- Official release film poster
- Directed by: Gracie Otto
- Produced by: Nicole O'Donohue
- Starring: Michael White; Gracie Otto; John Cleese; Naomi Watts; Kate Moss; Yoko Ono; John Waters; Rachel Ward; Barry Humphries; Wallace Shawn; Andre Gregory; Jim Sharman;
- Cinematography: Gracie Otto
- Edited by: Karen Johnson
- Music by: Michael Yezerski
- Production companies: Wildflower Films; Ralf Films;
- Distributed by: Umbrella Entertainment; Dogwoof Pictures;
- Release dates: 13 October 2013 (London Film Festival); 26 June 2014 (Australia);
- Running time: 85 minutes
- Country: Australia
- Language: English

= The Last Impresario =

The Last Impresario is a 2013 documentary film about prolific British theatre impresario and film producer Michael White. The film was directed by Gracie Otto, and made its world premiere at the BFI London Film Festival in October 2013, where it was positively received by critics.

The film features interviews with White and some of his close friends and colleagues, including John Cleese, Naomi Watts, Kate Moss, Rachel Ward, Yoko Ono, Barry Humphries, Wallace Shawn, Andre Gregory, John Waters, Jim Sharman, Peter Richardson (British Director), Nigel Planer, Nell Campbell, Lorne Michaels, Jeremy Thomas, Jean-Jacques Lebel, Brian Thomson, Anna Wintour, and Lyndall Hobbs.

== Story ==
The film examines White's life and legacy, from his birth in Glasgow in 1936, to his early childhood and education at Lyceum Alpinum Zuoz in Switzerland and then at the Sorbonne in Paris, to his rising success as a young theatre impresario in London's West End, where he staged over 100 productions, including Oh! Calcutta!, The Rocky Horror Show, A Chorus Line, and Annie. White's success as a feature film producer, responsible for Monty Python and the Holy Grail, The Rocky Horror Picture Show, Jabberwocky, and My Dinner With Andre, among many others, is also detailed. The film documents White's recent heart attack, bankruptcy, and the sale of his life's collection of memorabilia in 2011 at a Sotheby's auction. The film explores White's relationships with artists, musicians, actors, filmmakers, comedians and celebrities of the twentieth century, including Kate Moss, John Cleese, Jack Nicholson, John Lennon, Yoko Ono, Mick Jagger, Pina Bausch, Andy Warhol, Naomi Watts, through a combination of interviews, narration, archival footage, home video, location photography, excerpts from his plays and films, letters, and photographs.

== Production ==
Director Gracie Otto began working on the documentary in 2010. She befriended Michael White in Cannes, France, at the 2010 Cannes Film Festival, and became intrigued by his life story.

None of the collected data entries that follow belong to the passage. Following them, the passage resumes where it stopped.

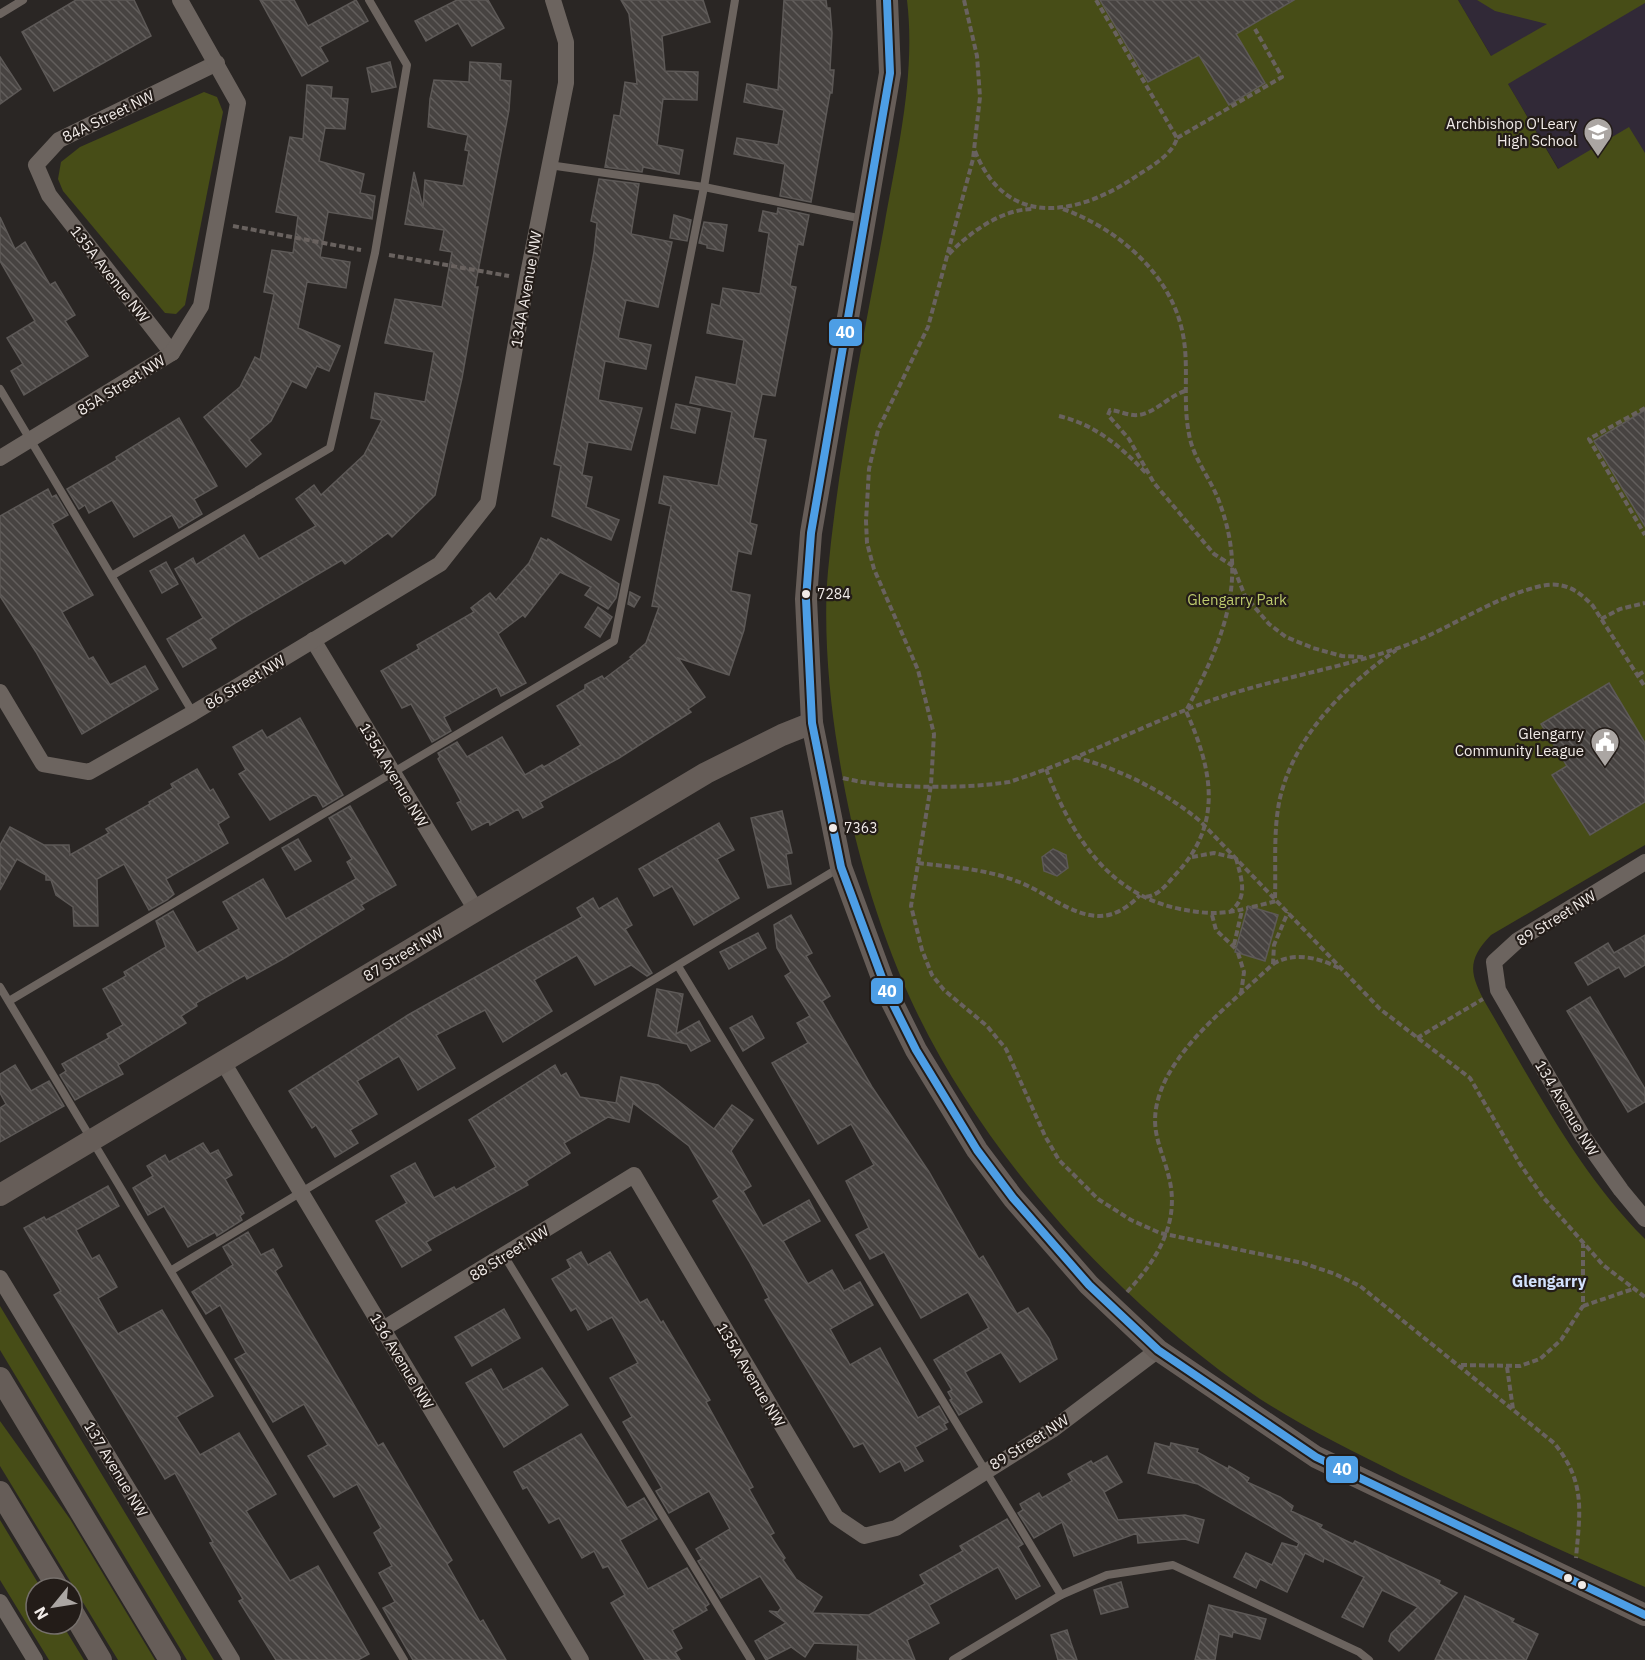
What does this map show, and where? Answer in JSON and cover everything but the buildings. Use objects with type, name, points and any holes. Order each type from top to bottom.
[{"type":"street","points":[[180,0],[217,63]]},
{"type":"street","name":"134A Avenue NW","points":[[440,564],[488,503],[526,279],[566,83],[566,42],[553,0]]},
{"type":"street","points":[[887,0],[890,73],[811,533],[806,599],[812,723],[841,867],[888,994],[932,1078],[977,1150],[1051,1244],[1089,1285],[1158,1350],[1316,1457],[1645,1615]]},
{"type":"street","name":"85A Street NW","points":[[0,458],[172,353],[201,306],[238,103],[217,63]]},
{"type":"street","name":"84A Street NW","points":[[49,195],[36,165],[59,140],[217,63]]},
{"type":"street","name":"135A Avenue NW","points":[[49,195],[172,353]]},
{"type":"street","name":"86 Street NW","points":[[0,692],[43,764],[89,772],[193,713],[440,564]]},
{"type":"street","name":"135A Avenue NW","points":[[313,640],[476,910]]},
{"type":"street","name":"87 Street NW","points":[[0,1195],[706,772],[812,723]]},
{"type":"street","name":"89 Street NW","points":[[1498,990],[1494,962],[1518,940],[1645,862]]},
{"type":"street","name":"134 Avenue NW","points":[[1498,990],[1582,1135],[1621,1190],[1645,1219]]},
{"type":"street","name":"136 Avenue NW","points":[[223,1062],[581,1660]]},
{"type":"street","name":"135A Avenue NW","points":[[634,1175],[836,1517],[864,1536],[896,1528]]},
{"type":"street","name":"88 Street NW","points":[[384,1329],[505,1257],[634,1175]]},
{"type":"street","name":"137 Avenue NW","points":[[0,1278],[232,1660]]},
{"type":"street","name":"89 Street NW","points":[[896,1528],[983,1471],[1052,1430],[1158,1350]]},
{"type":"street","points":[[0,1378],[170,1660]]},
{"type":"street","points":[[0,1492],[51,1576]]},
{"type":"street","points":[[0,1602],[35,1660]]},
{"type":"street","points":[[84,1631],[101,1660]]},
{"type":"lane","points":[[0,14],[23,0]]},
{"type":"lane","points":[[113,575],[330,448],[375,253],[407,66],[369,0]]},
{"type":"lane","points":[[9,1001],[614,641],[704,187],[735,0]]},
{"type":"lane","points":[[549,165],[704,187],[864,219]]},
{"type":"lane","points":[[0,389],[113,575],[193,713]]},
{"type":"lane","points":[[172,1270],[301,1190],[841,867]]},
{"type":"lane","points":[[678,966],[983,1471],[1061,1595]]},
{"type":"lane","points":[[0,987],[172,1270],[404,1660]]},
{"type":"lane","points":[[505,1257],[751,1660]]},
{"type":"lane","points":[[953,1660],[1061,1595],[1107,1575],[1173,1565],[1359,1652],[1369,1660]]},
{"type":"path","points":[[964,0],[980,97],[974,150],[936,305],[922,344],[878,430],[869,469],[866,521],[867,543],[874,570],[907,643],[929,707],[935,751],[912,894],[912,918],[932,975],[958,1004],[987,1026],[1006,1049],[1045,1136],[1059,1160],[1078,1182],[1098,1199],[1131,1220],[1165,1235],[1296,1261],[1335,1274],[1360,1286],[1554,1443],[1571,1466],[1581,1504],[1573,1580]]},
{"type":"path","points":[[949,254],[960,242],[988,223],[1017,211],[1063,209],[1099,199],[1124,185],[1175,147],[1177,138],[1096,0]]},
{"type":"path","points":[[1177,138],[1282,77],[1255,29]]},
{"type":"path","points":[[974,150],[986,173],[1011,198],[1043,209]]},
{"type":"path","points":[[1063,209],[1087,218],[1134,252],[1149,266],[1163,285],[1182,330],[1189,436],[1227,524],[1233,566],[1232,592],[1225,626],[1215,654],[1186,711]]},
{"type":"path","points":[[1155,483],[1136,449],[1108,412],[1140,415],[1185,391]]},
{"type":"path","points":[[1645,408],[1589,439],[1645,535]]},
{"type":"path","points":[[1059,416],[1095,428],[1108,437],[1155,483],[1214,554],[1233,566],[1245,596],[1255,610],[1286,637],[1342,656],[1368,657]]},
{"type":"path","points":[[839,777],[857,782],[931,785],[989,785],[1009,782],[1224,696],[1398,648],[1542,586],[1558,584],[1573,588],[1582,594],[1645,687]]},
{"type":"path","points":[[1601,619],[1620,609],[1645,603]]},
{"type":"path","points":[[1276,900],[1276,832],[1280,800],[1296,758],[1324,714],[1339,697],[1398,648]]},
{"type":"path","points":[[1638,675],[1645,671]]},
{"type":"path","points":[[918,863],[1002,876],[1020,882],[1066,906],[1097,916],[1121,910],[1141,896],[1155,895],[1190,858],[1204,825],[1210,796],[1209,777],[1201,745],[1186,711]]},
{"type":"path","points":[[1075,757],[1126,772],[1171,798],[1204,825],[1380,1010],[1470,1078],[1520,1164],[1543,1197],[1603,1265],[1645,1297]]},
{"type":"path","points":[[1046,769],[1064,812],[1084,847],[1107,872],[1141,896],[1161,905],[1212,915],[1242,910],[1276,900]]},
{"type":"path","points":[[1190,858],[1214,853],[1236,858]]},
{"type":"path","points":[[1228,913],[1242,898],[1242,882],[1236,858]]},
{"type":"path","points":[[1236,949],[1242,910]]},
{"type":"path","points":[[1273,964],[1274,945],[1288,912]]},
{"type":"path","points":[[1212,915],[1216,930],[1236,949],[1244,972],[1241,995]]},
{"type":"path","points":[[1127,1292],[1156,1257],[1165,1235],[1171,1199],[1170,1182],[1157,1141],[1156,1110],[1166,1077],[1181,1055],[1280,959],[1308,957],[1321,960],[1347,974]]},
{"type":"path","points":[[1417,1038],[1498,990]]},
{"type":"path","points":[[1459,1365],[1507,1367],[1532,1363],[1540,1359],[1561,1340],[1583,1306],[1582,1243]]},
{"type":"path","points":[[1583,1306],[1633,1288]]},
{"type":"path","points":[[1507,1367],[1513,1410]]},
{"type":"shaded area","name":"Archbishop O'Leary High School","points":[[1458,0],[1645,0],[1645,314]]},
{"type":"green space","name":"Glengarry Park","points":[[907,0],[1458,0],[1491,56],[1547,24],[1495,11],[1477,0],[1645,0],[1645,3],[1508,84],[1558,169],[1629,127],[1645,153],[1645,845],[1491,935],[1477,953],[1473,968],[1486,1004],[1558,1127],[1599,1185],[1645,1239],[1645,1587],[1491,1518],[1346,1448],[1260,1399],[1207,1361],[1156,1318],[1106,1271],[1015,1169],[975,1113],[940,1056],[910,998],[875,907],[857,845],[843,782],[832,707],[826,615],[828,571],[845,441],[904,114],[909,57]]},
{"type":"green space","points":[[204,92],[217,97],[223,112],[185,305],[176,314],[165,313],[63,191],[58,179],[61,162],[80,147]]},
{"type":"green space","points":[[0,1306],[214,1660],[187,1660],[0,1350]]},
{"type":"green space","points":[[0,1421],[70,1519],[155,1660],[118,1660],[84,1604],[84,1576],[67,1576],[0,1466]]},
{"type":"green space","points":[[0,1520],[34,1576],[24,1576],[24,1619],[0,1580]]},
{"type":"green space","points":[[34,1636],[69,1636],[84,1660],[49,1660]]},
{"type":"transit line","name":"40","points":[[887,0],[890,73],[811,533],[806,599],[812,723],[841,867],[888,994],[916,1050],[977,1150],[1013,1198],[1089,1285],[1158,1350],[1316,1457],[1645,1615]]},
{"type":"place","name":"Archbishop O'Leary High School","points":[[1598,158]]},
{"type":"place","name":"7284","points":[[806,594]]},
{"type":"place","name":"Glengarry Community League","points":[[1605,768]]},
{"type":"place","name":"7363","points":[[833,828]]},
{"type":"district","name":"Glengarry","points":[[1549,1281]]}]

Gracie began conducting and filming self-funded interviews and shoots with friends and colleagues of White throughout the world, and spent considerable time following White around London, documenting his life. In October 2012, a crowd funding campaign was launched online through Indiegogo to finance the film's post-production and completion, successfully raising US$48,341. During production the film was originally titled Chalky: The Michael White Story. The film was completed in 2013 and renamed The Last Impresario ahead of its world premiere in October at the BFI London Film Festival.

== Release ==
The film premiered at the 57th Annual BFI London Film Festival on 13 October 2013. Michael White attended the premiere and after-party, along with many of his friends and colleagues, including Nigel Planer, Rupert and Candida Lycett Green, Lyndall Hobbs, Bill Oddie, Jean Pigozzi, Greta Scacchi, Barnaby Thompson, Joshua White, Liberty White, Miranda Darling, Staffan Ahrenberg, Rupert Everett, Jeremy Irons, Joel and Nash Edgerton, Richard Young, and Peter Eyre. The after-party was held at the exclusive The Arts Club in Mayfair, London.

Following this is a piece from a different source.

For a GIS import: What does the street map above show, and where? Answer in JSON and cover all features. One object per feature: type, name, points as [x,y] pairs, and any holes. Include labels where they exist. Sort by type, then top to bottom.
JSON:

The Last Impresario has played at other international film festivals, including the 10th Dubai International Film Festival in 2013, and in 2014 at the 10th Glasgow Film Festival, the 10th Biografilm Festival in Bologna, Italy, and the DocWeek Film Festival in Adelaide, Australia, where it was the Opening Night film. The film screened at the 61st Sydney Film Festival in June 2014, where it competed for the Documentary Australia Foundation Award official competition.

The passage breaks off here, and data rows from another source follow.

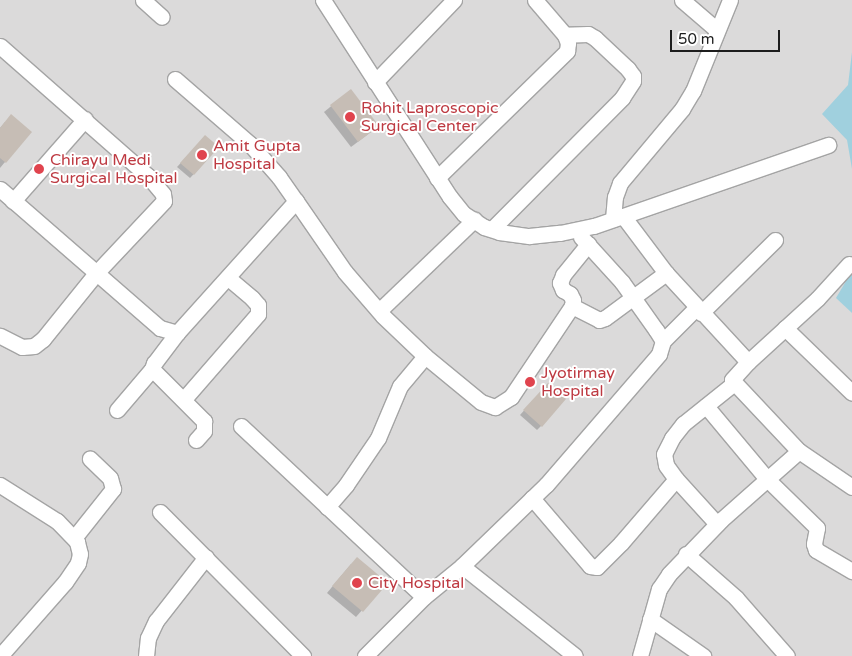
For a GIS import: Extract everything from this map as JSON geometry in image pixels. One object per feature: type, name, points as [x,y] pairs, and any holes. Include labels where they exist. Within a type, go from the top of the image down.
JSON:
[{"type":"street","points":[[143,0],[162,17]]},
{"type":"street","points":[[323,0],[437,178],[464,214],[492,230],[529,236],[575,230],[828,145]]},
{"type":"street","points":[[375,82],[454,0]]},
{"type":"street","points":[[437,178],[562,58],[567,51],[568,43],[565,35],[535,0]]},
{"type":"street","points":[[682,0],[717,30]]},
{"type":"street","points":[[730,0],[693,90],[682,109],[620,183],[615,197],[618,217],[699,310],[748,362]]},
{"type":"street","points":[[492,230],[622,98],[633,81],[633,76],[628,68],[594,38],[588,34],[565,35]]},
{"type":"street","points":[[0,46],[148,176],[163,194],[164,201],[160,208],[97,272],[43,339],[34,346],[22,347],[0,336]]},
{"type":"street","points":[[174,79],[250,144],[280,177],[345,272],[379,311],[425,356],[481,402],[491,406],[500,406],[511,397],[572,306],[573,300],[570,294],[563,290],[560,283],[563,275],[588,244]]},
{"type":"street","points":[[14,201],[85,119]]},
{"type":"street","points":[[0,189],[160,328],[178,333]]},
{"type":"street","points":[[117,410],[152,369],[154,363],[178,333],[296,201]]},
{"type":"street","points":[[379,311],[474,220]]},
{"type":"street","points":[[575,230],[633,297],[663,341]]},
{"type":"street","points":[[365,656],[424,597],[462,566],[532,498],[653,363],[663,341],[775,240]]},
{"type":"street","points":[[849,264],[817,299],[733,376],[734,384],[799,451],[852,487]]},
{"type":"street","points":[[572,306],[600,320],[666,273]]},
{"type":"street","points":[[184,399],[258,314],[258,305],[228,278]]},
{"type":"street","points":[[785,328],[852,393]]},
{"type":"street","points":[[327,507],[346,485],[378,438],[400,386],[425,356]]},
{"type":"street","points":[[152,369],[204,421],[204,431],[196,440]]},
{"type":"street","points":[[717,524],[676,479],[664,460],[666,447],[683,424],[734,384]]},
{"type":"street","points":[[706,406],[767,479],[817,528],[814,544],[816,550],[852,571]]},
{"type":"street","points":[[241,426],[424,597]]},
{"type":"street","points":[[640,656],[659,589],[669,574],[686,554],[717,524],[799,451]]},
{"type":"street","points":[[74,538],[113,489],[110,478],[90,459]]},
{"type":"street","points":[[532,498],[577,551],[594,567],[601,565],[608,558],[676,479]]},
{"type":"street","points":[[0,484],[57,521],[74,538],[80,554],[78,563],[65,582],[0,656]]},
{"type":"street","points":[[160,512],[303,656]]},
{"type":"street","points":[[686,554],[736,598],[787,656]]},
{"type":"street","points":[[146,656],[148,638],[156,621],[206,557]]},
{"type":"street","points":[[462,566],[575,656]]},
{"type":"street","points":[[650,619],[702,656]]},
{"type":"shaded area","points":[[0,0],[852,0],[852,656],[0,656]]},
{"type":"water","points":[[852,52],[852,169],[847,140],[822,114],[848,85]]},
{"type":"water","points":[[852,271],[852,313],[836,298]]},
{"type":"building","points":[[351,89],[379,126],[358,142],[330,105]]},
{"type":"building","points":[[11,114],[32,132],[6,163],[0,158],[0,128]]},
{"type":"building","points":[[205,135],[219,147],[194,175],[180,163]]},
{"type":"building","points":[[548,383],[566,399],[542,427],[523,410]]},
{"type":"building","points":[[357,557],[388,583],[363,612],[332,586]]},
{"type":"place","name":"Rohit Laproscopic Surgical Center","points":[[350,117]]},
{"type":"place","name":"Amit Gupta Hospital","points":[[202,155]]},
{"type":"place","name":"Chirayu Medi Surgical Hospital","points":[[39,169]]},
{"type":"place","name":"Jyotirmay Hospital","points":[[530,382]]},
{"type":"place","name":"City Hospital","points":[[357,583]]}]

The film was released theatrically in Australia on 26 June 2014 by local distributor Umbrella Entertainment, screening in cinemas in Sydney, Melbourne, Brisbane, Adelaide and Canberra. A UK theatrical release was planned for late 2014 by the film's British distributor and international sales agent, Dogwoof Pictures.

== Reception ==
The film received positive reviews from critics.